ЗАДАНИЕ 1
Как, согласно отрывку о каббале, Зогар и каббалисты называют сокровеннейшую сущность Божества?
ЗАДАНИЕ 2
Продолжите отрывок о каббале, начав сразу после его последнего предложения.

ФРАГМЕНТ СТРАНИЦЫ
____

2

2

Неведомый Бог, так сказать, сокровеннейшая сущность Божества, не обладает ни качествами, ни атрибутами. Эту сокровеннейшую сущность Зогар и каббалисты обозначают как Эйн-Соф, то есть «Бесконечность» [209]. Поскольку, однако, эта скрытая сущность действует во всей вселенной, она тоже имеет определённые атрибуты, представляющие, в свою очередь, определённые аспекты Божественной природы. Они составляют стадии Божественной сущности и Божественного проявления Его сокрытой жизни. Иначе говоря, эти атрибуты не мыслятся как просто метафоры. В понимании средневекового философа, библейское выражение «рука Господа» было простой аналогией с человеческой рукой – единственной, которая существует, – т. е. «рука Господа» была лишь риторическим оборотом. В представлении же мистика, напротив, «рука Господа» означает более высокую реальность, чем человеческая рука [CDXXX]. Последняя существует лишь в силу существования первой. Ицхак ибн Латиф, мистик XIII века, формулирует эту мысль с предельной лаконичностью: «Все имена и атрибуты суть метафоры для нас, но не для Него», – что, по его утверждению, служит истинным ключом к мистическому пониманию Торы. Другими словами, мистик верит в существование сферы Божественной реальности, к которой наряду с другими применим вышеупомянутый термин. Каждая сфера этого рода составляет одну из сфирот. Зогар проводит отчётливое различие между двумя мирами, которые оба представляют Бога. Один – первичный самый сокровенный мир, остающийся недоступным для чувственного или умственного восприятия кем бы то ни было, кроме Бога, мир Эйн-Соф; и второй, примыкающий к первому, дающий возможность познать Бога, мир, о котором в Библии сказано: «Отворите ворота, чтобы Я смог войти», мир атрибутов. Два эти мира в действительности образуют один мир, как, пользуясь сравнением из Зогара [CDXXXI], образуют единство уголь и пламя. Уголь, правда, существует и без пламени, но его скрытая сила проявляется только в сиянии этого пламени. Мистические атрибуты Бога – такие же миры света, в которых проявляется тёмная природа Эйн-Соф.

____

ВЫБОРКА ЗАПИСЕЙ
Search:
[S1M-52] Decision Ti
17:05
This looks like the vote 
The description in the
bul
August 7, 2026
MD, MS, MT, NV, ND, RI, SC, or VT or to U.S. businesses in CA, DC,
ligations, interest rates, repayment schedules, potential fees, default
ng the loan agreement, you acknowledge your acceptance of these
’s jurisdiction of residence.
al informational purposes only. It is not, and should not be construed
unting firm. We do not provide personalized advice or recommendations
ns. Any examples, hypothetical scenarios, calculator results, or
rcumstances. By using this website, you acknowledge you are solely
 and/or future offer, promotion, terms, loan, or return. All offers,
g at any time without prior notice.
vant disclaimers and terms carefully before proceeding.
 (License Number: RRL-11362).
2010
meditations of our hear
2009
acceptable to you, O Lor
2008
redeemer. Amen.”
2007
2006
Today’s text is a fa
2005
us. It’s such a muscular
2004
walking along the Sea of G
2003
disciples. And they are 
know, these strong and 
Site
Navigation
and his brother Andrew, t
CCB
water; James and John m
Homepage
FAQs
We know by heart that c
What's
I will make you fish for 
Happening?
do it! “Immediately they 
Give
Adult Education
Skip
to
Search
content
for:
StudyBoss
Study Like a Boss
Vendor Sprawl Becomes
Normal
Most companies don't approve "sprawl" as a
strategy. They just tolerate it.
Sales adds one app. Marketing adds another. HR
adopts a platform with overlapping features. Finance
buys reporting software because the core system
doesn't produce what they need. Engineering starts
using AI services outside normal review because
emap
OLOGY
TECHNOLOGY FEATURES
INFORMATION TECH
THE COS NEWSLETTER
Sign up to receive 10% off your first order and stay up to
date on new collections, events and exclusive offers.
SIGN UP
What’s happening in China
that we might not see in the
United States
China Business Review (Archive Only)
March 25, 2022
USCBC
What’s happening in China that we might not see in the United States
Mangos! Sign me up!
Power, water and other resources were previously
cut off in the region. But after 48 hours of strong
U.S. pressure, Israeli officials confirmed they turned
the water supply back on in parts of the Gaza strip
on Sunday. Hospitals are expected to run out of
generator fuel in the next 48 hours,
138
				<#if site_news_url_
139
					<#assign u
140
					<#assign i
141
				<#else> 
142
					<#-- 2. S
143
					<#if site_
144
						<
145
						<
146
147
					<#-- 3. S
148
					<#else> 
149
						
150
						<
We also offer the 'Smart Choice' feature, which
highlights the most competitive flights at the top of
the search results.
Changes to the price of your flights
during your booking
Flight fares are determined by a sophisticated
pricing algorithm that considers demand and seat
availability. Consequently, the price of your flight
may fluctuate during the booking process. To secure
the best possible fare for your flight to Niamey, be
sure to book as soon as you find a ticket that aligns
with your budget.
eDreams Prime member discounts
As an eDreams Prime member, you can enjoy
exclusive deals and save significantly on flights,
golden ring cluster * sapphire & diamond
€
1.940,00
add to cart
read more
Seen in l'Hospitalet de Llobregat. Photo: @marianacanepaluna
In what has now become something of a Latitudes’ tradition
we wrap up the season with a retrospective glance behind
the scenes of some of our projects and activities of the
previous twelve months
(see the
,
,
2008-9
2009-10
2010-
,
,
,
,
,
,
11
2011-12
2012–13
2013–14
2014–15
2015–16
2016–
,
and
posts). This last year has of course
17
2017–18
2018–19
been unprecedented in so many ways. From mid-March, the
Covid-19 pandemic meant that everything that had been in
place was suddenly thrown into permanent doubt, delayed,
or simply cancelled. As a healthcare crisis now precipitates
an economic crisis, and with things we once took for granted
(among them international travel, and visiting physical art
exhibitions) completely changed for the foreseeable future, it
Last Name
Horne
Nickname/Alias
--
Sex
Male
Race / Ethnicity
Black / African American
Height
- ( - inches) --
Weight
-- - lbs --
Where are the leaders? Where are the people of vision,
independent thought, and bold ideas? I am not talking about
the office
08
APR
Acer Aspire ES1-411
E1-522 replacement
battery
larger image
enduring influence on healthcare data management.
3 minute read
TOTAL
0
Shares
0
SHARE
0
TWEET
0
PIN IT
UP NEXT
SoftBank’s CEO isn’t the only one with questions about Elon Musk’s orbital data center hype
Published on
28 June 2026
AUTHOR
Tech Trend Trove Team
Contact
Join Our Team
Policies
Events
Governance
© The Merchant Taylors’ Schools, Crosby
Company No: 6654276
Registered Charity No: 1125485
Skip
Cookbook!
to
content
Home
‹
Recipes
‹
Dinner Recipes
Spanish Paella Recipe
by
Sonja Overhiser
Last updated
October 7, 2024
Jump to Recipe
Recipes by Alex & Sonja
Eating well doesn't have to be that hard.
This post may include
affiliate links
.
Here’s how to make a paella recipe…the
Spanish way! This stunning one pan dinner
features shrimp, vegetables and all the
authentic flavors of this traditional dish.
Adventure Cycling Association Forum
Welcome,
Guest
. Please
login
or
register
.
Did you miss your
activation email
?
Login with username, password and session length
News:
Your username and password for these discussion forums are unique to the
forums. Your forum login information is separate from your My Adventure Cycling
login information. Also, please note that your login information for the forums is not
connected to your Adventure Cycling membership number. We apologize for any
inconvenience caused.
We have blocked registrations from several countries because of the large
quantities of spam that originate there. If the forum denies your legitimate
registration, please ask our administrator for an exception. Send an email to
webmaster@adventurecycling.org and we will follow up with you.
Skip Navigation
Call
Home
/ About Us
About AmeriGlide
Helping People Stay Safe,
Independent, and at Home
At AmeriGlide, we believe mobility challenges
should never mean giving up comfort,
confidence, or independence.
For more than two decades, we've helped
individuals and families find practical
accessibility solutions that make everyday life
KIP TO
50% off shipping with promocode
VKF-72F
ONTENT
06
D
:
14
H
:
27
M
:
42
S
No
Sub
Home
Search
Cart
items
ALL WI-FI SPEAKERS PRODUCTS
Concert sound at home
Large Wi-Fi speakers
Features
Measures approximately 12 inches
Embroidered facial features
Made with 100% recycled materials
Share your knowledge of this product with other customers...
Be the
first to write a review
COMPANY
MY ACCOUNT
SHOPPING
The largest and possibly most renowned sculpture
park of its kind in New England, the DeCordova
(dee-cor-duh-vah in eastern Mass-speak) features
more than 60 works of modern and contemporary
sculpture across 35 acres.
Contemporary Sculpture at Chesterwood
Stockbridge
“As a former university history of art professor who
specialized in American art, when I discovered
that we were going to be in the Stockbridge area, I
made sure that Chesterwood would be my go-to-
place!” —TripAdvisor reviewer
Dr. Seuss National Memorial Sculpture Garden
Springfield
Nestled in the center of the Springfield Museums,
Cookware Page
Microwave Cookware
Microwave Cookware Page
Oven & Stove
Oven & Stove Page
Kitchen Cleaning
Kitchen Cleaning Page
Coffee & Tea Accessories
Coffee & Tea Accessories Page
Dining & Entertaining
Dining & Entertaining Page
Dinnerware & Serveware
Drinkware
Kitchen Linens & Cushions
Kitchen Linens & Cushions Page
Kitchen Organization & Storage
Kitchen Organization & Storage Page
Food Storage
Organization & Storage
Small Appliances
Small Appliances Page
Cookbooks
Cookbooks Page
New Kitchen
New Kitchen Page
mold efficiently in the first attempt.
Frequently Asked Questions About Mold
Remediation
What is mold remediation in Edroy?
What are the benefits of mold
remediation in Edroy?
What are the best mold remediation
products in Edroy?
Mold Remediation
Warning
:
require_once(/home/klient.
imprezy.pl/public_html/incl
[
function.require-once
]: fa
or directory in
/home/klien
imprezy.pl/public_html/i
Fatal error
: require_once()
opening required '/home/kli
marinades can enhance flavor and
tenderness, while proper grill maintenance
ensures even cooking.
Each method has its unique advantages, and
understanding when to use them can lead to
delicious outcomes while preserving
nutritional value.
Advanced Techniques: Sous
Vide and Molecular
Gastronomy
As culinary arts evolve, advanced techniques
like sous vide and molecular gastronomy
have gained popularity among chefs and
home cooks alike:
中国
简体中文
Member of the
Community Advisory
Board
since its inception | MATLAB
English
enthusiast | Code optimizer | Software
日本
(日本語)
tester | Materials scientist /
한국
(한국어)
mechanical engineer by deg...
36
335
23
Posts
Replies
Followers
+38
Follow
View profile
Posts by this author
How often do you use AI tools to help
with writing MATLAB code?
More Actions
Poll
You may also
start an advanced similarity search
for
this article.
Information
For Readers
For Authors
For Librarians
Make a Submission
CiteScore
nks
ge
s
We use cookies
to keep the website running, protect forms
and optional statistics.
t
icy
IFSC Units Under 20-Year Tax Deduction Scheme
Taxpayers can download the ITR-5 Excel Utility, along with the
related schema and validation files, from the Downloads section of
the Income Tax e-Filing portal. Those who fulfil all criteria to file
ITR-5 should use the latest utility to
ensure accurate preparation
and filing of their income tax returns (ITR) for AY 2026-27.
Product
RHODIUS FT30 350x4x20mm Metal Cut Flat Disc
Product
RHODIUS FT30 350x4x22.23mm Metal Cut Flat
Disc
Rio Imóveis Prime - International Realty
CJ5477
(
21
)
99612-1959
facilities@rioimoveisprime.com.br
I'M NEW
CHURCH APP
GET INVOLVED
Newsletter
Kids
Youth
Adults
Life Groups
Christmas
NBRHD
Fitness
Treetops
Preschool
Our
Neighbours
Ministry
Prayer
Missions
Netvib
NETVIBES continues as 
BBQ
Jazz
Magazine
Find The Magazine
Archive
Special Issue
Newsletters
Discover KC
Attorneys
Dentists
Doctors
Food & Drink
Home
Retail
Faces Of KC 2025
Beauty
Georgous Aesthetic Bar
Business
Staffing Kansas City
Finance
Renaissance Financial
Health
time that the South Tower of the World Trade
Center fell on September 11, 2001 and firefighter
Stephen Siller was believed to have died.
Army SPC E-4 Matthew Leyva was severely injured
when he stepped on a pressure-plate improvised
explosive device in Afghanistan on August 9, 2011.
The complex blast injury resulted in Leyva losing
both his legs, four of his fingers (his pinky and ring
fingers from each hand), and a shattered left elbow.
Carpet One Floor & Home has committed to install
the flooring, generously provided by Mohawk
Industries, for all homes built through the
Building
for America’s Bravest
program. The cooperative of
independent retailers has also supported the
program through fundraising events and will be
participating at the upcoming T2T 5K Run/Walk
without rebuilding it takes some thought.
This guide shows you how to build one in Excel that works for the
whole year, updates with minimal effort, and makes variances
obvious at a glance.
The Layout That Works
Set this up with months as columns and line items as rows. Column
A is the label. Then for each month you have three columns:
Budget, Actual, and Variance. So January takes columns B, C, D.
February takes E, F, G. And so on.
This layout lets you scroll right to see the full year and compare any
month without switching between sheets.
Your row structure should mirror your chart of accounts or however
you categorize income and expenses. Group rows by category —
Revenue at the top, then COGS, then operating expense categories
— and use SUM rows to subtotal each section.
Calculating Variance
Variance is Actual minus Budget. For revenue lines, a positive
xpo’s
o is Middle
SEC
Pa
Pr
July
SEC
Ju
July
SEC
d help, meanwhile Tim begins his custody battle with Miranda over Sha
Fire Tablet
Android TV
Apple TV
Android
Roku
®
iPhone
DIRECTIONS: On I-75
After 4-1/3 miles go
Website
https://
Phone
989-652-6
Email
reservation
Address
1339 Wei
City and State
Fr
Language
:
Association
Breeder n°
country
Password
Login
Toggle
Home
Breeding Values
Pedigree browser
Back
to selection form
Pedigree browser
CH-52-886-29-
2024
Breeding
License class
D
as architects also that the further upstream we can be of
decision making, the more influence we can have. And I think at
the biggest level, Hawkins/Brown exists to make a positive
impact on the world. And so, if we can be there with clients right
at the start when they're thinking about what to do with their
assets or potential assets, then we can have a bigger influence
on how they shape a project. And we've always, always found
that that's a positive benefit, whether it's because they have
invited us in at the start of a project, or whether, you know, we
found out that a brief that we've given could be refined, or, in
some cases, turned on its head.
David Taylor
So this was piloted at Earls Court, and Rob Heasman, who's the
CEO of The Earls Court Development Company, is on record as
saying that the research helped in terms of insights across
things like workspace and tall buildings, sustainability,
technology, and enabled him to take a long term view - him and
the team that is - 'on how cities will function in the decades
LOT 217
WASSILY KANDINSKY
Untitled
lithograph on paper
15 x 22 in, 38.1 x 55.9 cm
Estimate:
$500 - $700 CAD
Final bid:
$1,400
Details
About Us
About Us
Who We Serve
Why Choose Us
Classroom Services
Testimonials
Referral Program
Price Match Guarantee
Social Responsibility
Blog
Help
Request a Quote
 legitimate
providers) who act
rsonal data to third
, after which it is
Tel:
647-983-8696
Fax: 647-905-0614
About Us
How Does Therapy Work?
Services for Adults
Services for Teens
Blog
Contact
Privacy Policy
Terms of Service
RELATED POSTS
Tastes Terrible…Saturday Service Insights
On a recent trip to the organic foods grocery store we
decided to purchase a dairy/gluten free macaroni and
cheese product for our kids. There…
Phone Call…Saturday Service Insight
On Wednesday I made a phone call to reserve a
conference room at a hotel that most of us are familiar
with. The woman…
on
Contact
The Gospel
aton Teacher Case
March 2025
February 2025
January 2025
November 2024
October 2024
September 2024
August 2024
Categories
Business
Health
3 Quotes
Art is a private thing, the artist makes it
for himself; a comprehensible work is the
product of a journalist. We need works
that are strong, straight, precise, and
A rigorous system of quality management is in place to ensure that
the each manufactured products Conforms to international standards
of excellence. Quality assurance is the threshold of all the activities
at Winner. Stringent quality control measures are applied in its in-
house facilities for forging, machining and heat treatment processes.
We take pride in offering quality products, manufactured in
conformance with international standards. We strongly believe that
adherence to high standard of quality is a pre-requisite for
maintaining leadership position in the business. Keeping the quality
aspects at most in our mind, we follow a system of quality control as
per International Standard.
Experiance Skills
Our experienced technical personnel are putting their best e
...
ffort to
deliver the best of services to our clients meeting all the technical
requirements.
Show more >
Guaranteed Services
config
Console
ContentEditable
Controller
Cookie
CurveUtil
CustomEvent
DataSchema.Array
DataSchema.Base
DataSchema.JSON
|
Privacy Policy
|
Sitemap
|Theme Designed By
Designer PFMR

____

ОЖИДАЕМЫЙ ОТВЕТ 1
Эйн-Соф, то есть «Бесконечность».

ОЖИДАЕМЫЙ ОТВЕТ 2
C точки зрения каббалистов, имеется десять таких основных атрибутов Бога, являющихся вместе с тем десятью ступенями, в которых пульсирует Божественная жизнь. Следует помнить, что сфирот - не вторичные или промежуточные сферы, лежащие между Богом и вселенной. Автор Зогара не видит в них чего-то наподобие «промежуточных ступеней», которые система неоплатоников помещает между Единым Абсолютом и чувственным миром. В системе неоплатонизма эти эманации существуют «вне Единого», если можно прибегнуть к такому выражению. Предпринимались попытки подобным же образом истолковать теологию Зогара и трактовать сфирот как вторичные стадии или сферы, лежащие вне Божественной «личности» или обособленно от неё. Эти интерпретации, предложенные прежде всего Д. Йоэлем [CDXXXII], имеют то очевидное преимущество, что обходят вопрос о единстве Бога в сфирот, однако можно утверждать не без основания, что они игнорируют главную проблему и искажают замысел автора Зогара. Правда, в Зогаре сфирот часто рассматриваются как стадии, но это, несомненно, не ступени лестницы между Богом и миром, а различные фазы в проявлении Божества, переходящие одна в другую и следующие одна за другой.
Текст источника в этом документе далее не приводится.